Open zxysnow opened 5 years ago
Hi @zxysnow,
yes, the vocab size is 32K, you can easily check that with:
wget https://storage.googleapis.com/xlnet/released_models/cased_L-24_H-1024_A-16.zip
unzip cased_L-24_H-1024_A-16.zip
cd cased_L-24_H-1024_A-16.zip
Load the model in Python to get vocab size:
import sentencepiece as spm
s = spm.SentencePieceProcessor()
s.Load('spiece.model')
# Retrieve size
print(s.get_piece_size())
This outputs 32000.
The parameters for training a sentence piece model are specified in the README
:
spm_train \
--input=$INPUT \
--model_prefix=sp10m.cased.v3 \
--vocab_size=32000 \
--character_coverage=0.99995 \
--model_type=unigram \
--control_symbols=<cls>,<sep>,<pad>,<mask>,<eod> \
--user_defined_symbols=<eop>,.,(,),",-,–,£,€ \
--shuffle_input_sentence \
--input_sentence_size=10000000
This randomly samples 10.000.000 input sentences from the input corpus for training a sentence piece model :)

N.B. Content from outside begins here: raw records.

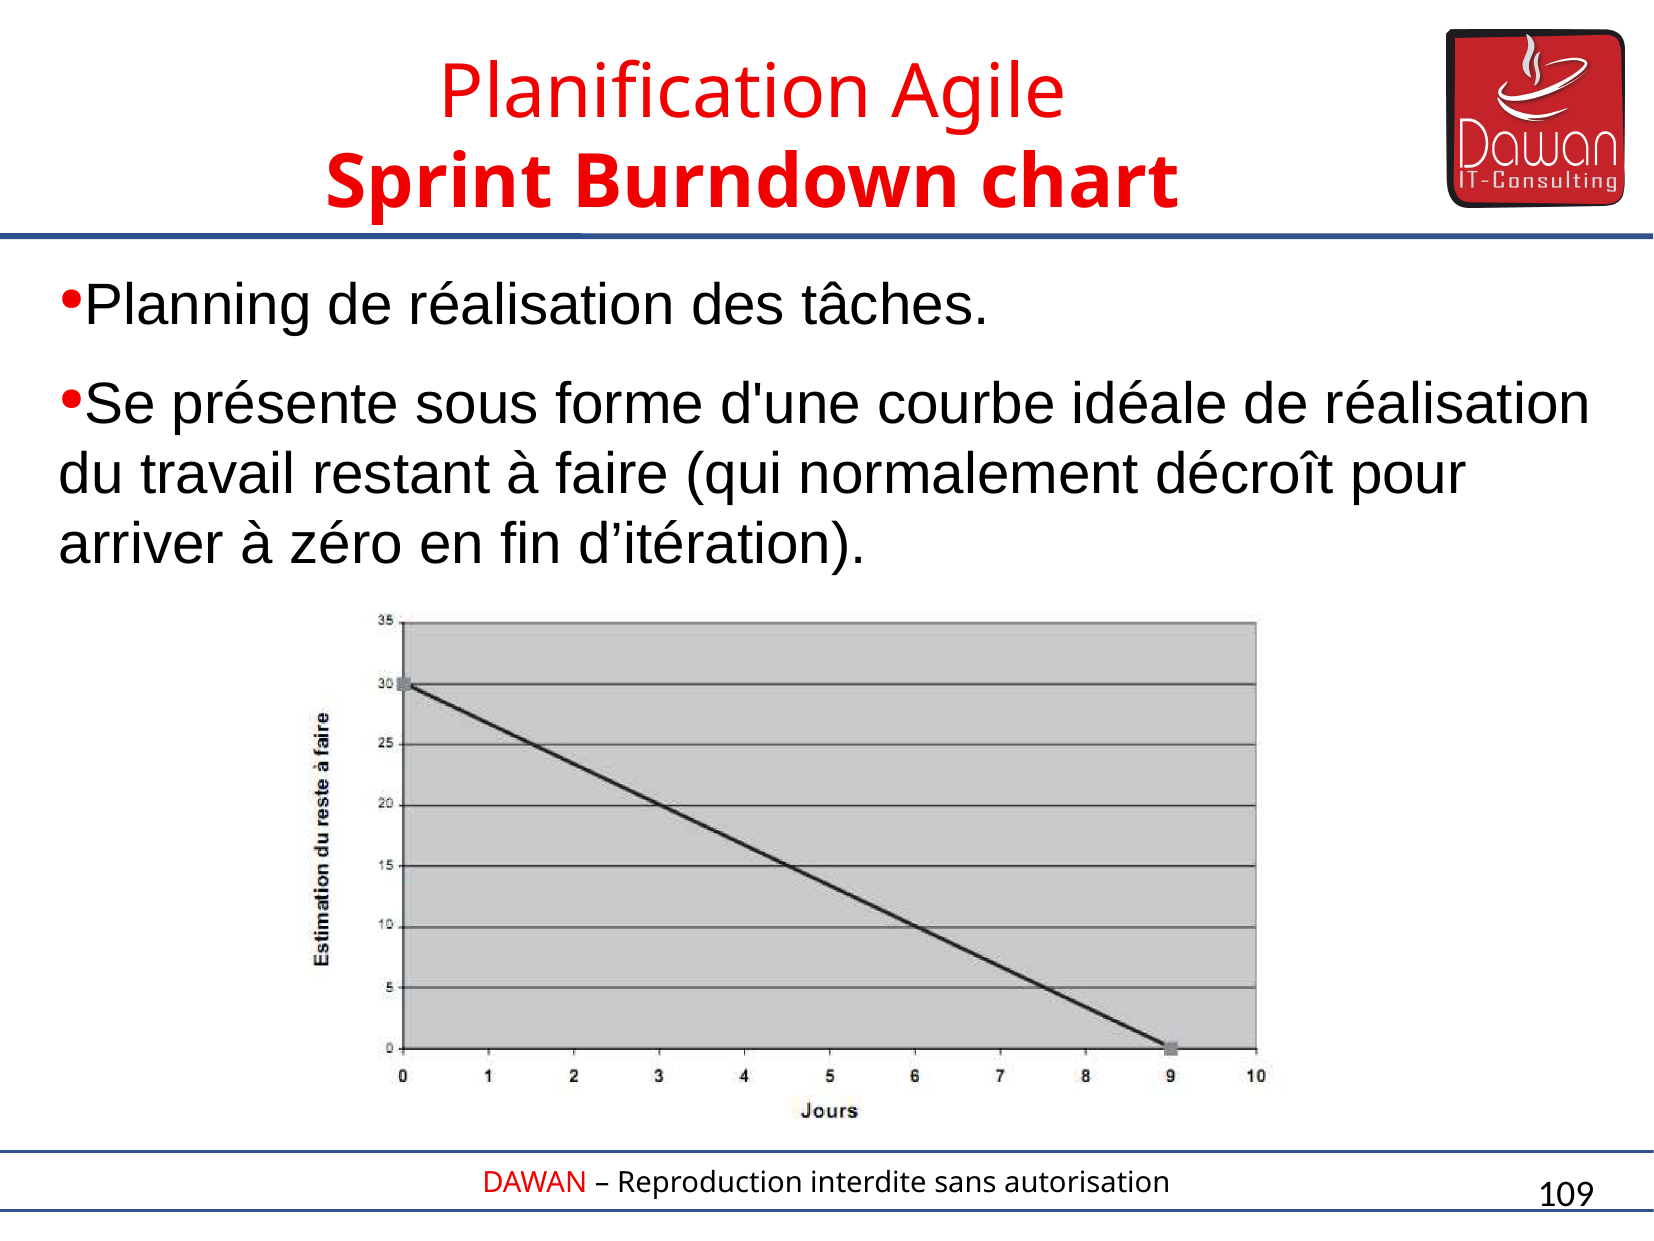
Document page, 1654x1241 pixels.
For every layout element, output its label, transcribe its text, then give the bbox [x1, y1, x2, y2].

picture [1447, 29, 1625, 208]
text_box 109 [1535, 1169, 1595, 1233]
picture [284, 604, 1304, 1129]
title Planification Agile Sprint Burndown chart [59, 29, 1447, 237]
list Planning de réalisation des tâches. Se présente sous forme d'une courbe idéale de réalisation du travail restant à faire (qui normalement décroît pour arriver à zéro en ﬁn d’itération). [59, 265, 1595, 1109]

@stefan-it thank you very much, that's very helpful! Do you know where could find the input file of spiece.model? I found this model is much better than I trained, but don't know why :(
I use a sentence piece model which was pretrained on Chinese wiki data, and the vocab size is 100000. I think it's ok for me.
@knightBoy Thanks, my scenario need use English corpus, just wonder what is the corpus usually used for English sentence piece model train.
I wonder what the vocab size of spiece.model (seems 32k)? I am trying to improve this part, could anyone share the vocab size of spiece.model? Besides, what is the data size which trained to get spiece.model? Thanks!